(Dataset entries)

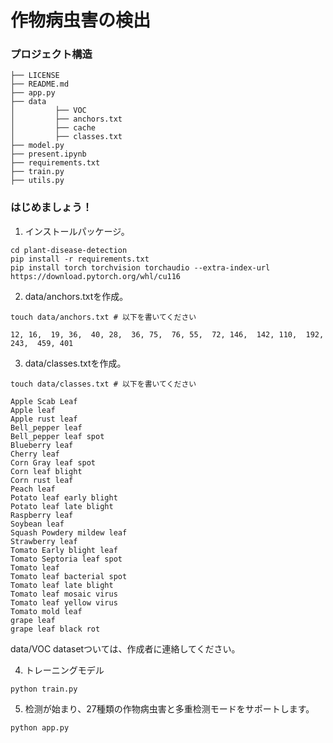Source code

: # 作物病虫害の検出

### プロジェクト構造
```text
├── LICENSE
├── README.md
├── app.py
├── data
│         ├── VOC
│         ├── anchors.txt
│         ├── cache
│         ├── classes.txt
├── model.py
├── present.ipynb
├── requirements.txt
├── train.py
├── utils.py
```

### はじめましょう！

1. インストールパッケージ。
```shell
cd plant-disease-detection
pip install -r requirements.txt
pip install torch torchvision torchaudio --extra-index-url https://download.pytorch.org/whl/cu116
```

2. data/anchors.txtを作成。
```shell
touch data/anchors.txt # 以下を書いてください
```
```text
12, 16,  19, 36,  40, 28,  36, 75,  76, 55,  72, 146,  142, 110,  192, 243,  459, 401
```

3. data/classes.txtを作成。
```shell
touch data/classes.txt # 以下を書いてください
```
```text
Apple Scab Leaf
Apple leaf
Apple rust leaf
Bell_pepper leaf
Bell_pepper leaf spot
Blueberry leaf
Cherry leaf
Corn Gray leaf spot
Corn leaf blight
Corn rust leaf
Peach leaf
Potato leaf early blight
Potato leaf late blight
Raspberry leaf
Soybean leaf
Squash Powdery mildew leaf
Strawberry leaf
Tomato Early blight leaf
Tomato Septoria leaf spot
Tomato leaf
Tomato leaf bacterial spot
Tomato leaf late blight
Tomato leaf mosaic virus
Tomato leaf yellow virus
Tomato mold leaf
grape leaf
grape leaf black rot
```
data/VOC datasetついては、作成者に連絡してください。

4. トレーニングモデル
```shell
python train.py
```

5. 检测が始まり、27種類の作物病虫害と多重检测モードをサポートします。
```shell
python app.py
```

Task: The pictures stay out of the copy. Set down the entries above precisely.

Expected output:
Source code

: # 作物病虫害の検出

### プロジェクト構造
```text
├── LICENSE
├── README.md
├── app.py
├── data
│         ├── VOC
│         ├── anchors.txt
│         ├── cache
│         ├── classes.txt
├── model.py
├── present.ipynb
├── requirements.txt
├── train.py
├── utils.py
```

### はじめましょう！

1. インストールパッケージ。
```shell
cd plant-disease-detection
pip install -r requirements.txt
pip install torch torchvision torchaudio --extra-index-url https://download.pytorch.org/whl/cu116
```

2. data/anchors.txtを作成。
```shell
touch data/anchors.txt # 以下を書いてください
```
```text
12, 16,  19, 36,  40, 28,  36, 75,  76, 55,  72, 146,  142, 110,  192, 243,  459, 401
```

3. data/classes.txtを作成。
```shell
touch data/classes.txt # 以下を書いてください
```
```text
Apple Scab Leaf
Apple leaf
Apple rust leaf
Bell_pepper leaf
Bell_pepper leaf spot
Blueberry leaf
Cherry leaf
Corn Gray leaf spot
Corn leaf blight
Corn rust leaf
Peach leaf
Potato leaf early blight
Potato leaf late blight
Raspberry leaf
Soybean leaf
Squash Powdery mildew leaf
Strawberry leaf
Tomato Early blight leaf
Tomato Septoria leaf spot
Tomato leaf
Tomato leaf bacterial spot
Tomato leaf late blight
Tomato leaf mosaic virus
Tomato leaf yellow virus
Tomato mold leaf
grape leaf
grape leaf black rot
```
data/VOC datasetついては、作成者に連絡してください。

4. トレーニングモデル
```shell
python train.py
```

5. 检测が始まり、27種類の作物病虫害と多重检测モードをサポートします。
```shell
python app.py
```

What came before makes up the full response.